Welcome to Throwback Thursday, where Comic Watch celebrates great comics from the past you might have forgotten about!
Fantastic Four #337
I don’t know about the rest of my adoring fan base, but I go through different periods of time where I begin to obsess over certain comic companies, properties, etc, and today I decided to jump into a run I’ve owned for years, but haven’t read it minus an issue here and there, and that’s the Walt Simonson run on Fantastic Four, specifically issue #337, which I consider his real first issue. Sure, he wrote the 3 issue tie-in to the Acts of Vengeance crossover, but it was this issue where he was both writer and artist on the book.
The World’s Greatest Comic hadn’t felt like the WGC in quite a few years, beginning around the departure of John Byrne. We had a couple issues by Roger Stern and John Buscema, but that was short lived, when Steve Englehart came out. Englehart was a pretty prolific writer when he took on the First Family, writing West Coast Avengers, and Silver Surfer, but would run into editorial interference (a common complaint from this era), and that’s where Wondrous Walt (I do love me some alliteration) came in.
At this point, Walt was a superstar in the comics world, after his character-defining run on Thor, the artist for X-Factor (where his wife was on writing duties), and had a…controversial run on the Avengers.
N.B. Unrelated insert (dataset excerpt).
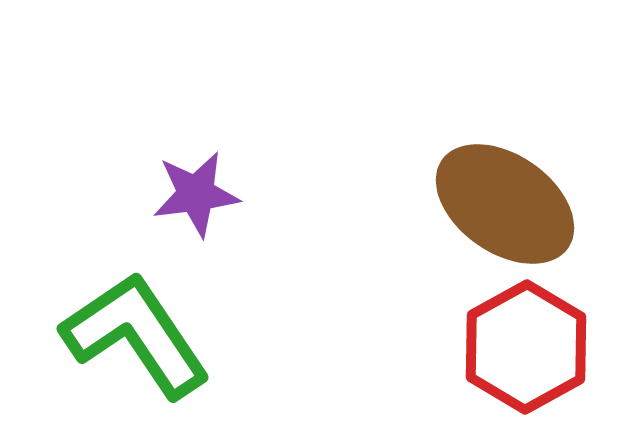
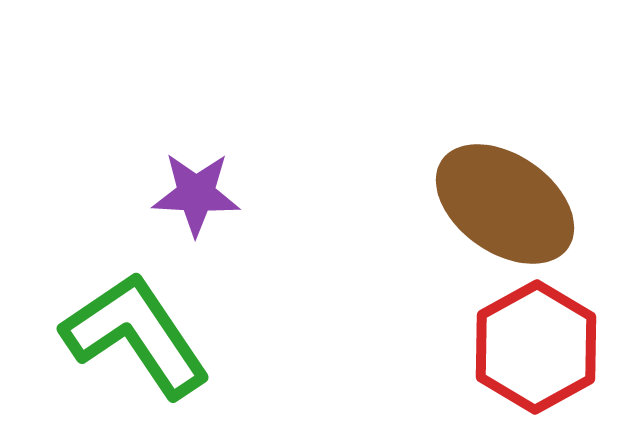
purple star: rotated 10 degrees clockwise
red hexagon: moved 10 px right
Walt had the unlucky task of taking over the franchise after Roger Stern had left (editorial interference strikes again—I told you it was a thing), which led us to the…middling 300th issue. Luckily Walt showed that the reception from his run on the Avengers was just a blip on the screen.
He’d start his run bringing in Thor, a character he became synonymous with in the 80’s, the Time Variance Authority (a carry over from his Thor run), Iron Man (who was currently acting as if Tony Stark was no longer the man in the suit of armor after the events of the first Armor Wars), and took us on one of the most fun trips through time that the family had up to that point. Sure, he’d bring in Kang-Nebula, (the character that nerfed his Avengers run), but he didn’t run into the same complications here as he did on the Avengers.
As with most creative team shakeups, Walt made this book as fun as he could. There was humor, sci-fi sensibilities that you mostly find in comics, and took us out of the melodramatic style that had become all the rage. Sure, we had soap opera levels of drama, but no longer was it about Ms. Marvel (the Sharon Ventura iteration folks) having a suicidal death wish because of her transformation into the She-Thing, and Crystal was no longer there to “seduce” (I have an issue with everyone ganging up on Crystal for this. It takes two to tango, and Johnny was just as complicit in that drama) Johnny, and who can forget the art? As stated earlier, Walt was a superstar at this point, and could do no wrong in a lot of fans’ eyes, myself included, and Walt would just keep on with the hits over the next two years. The only complaint I could have regarding his run is that it didn’t last long enough, but if he hadn’t left, I might not have had my DeFalco/Ryan run (shut your face. It’s an overlooked run).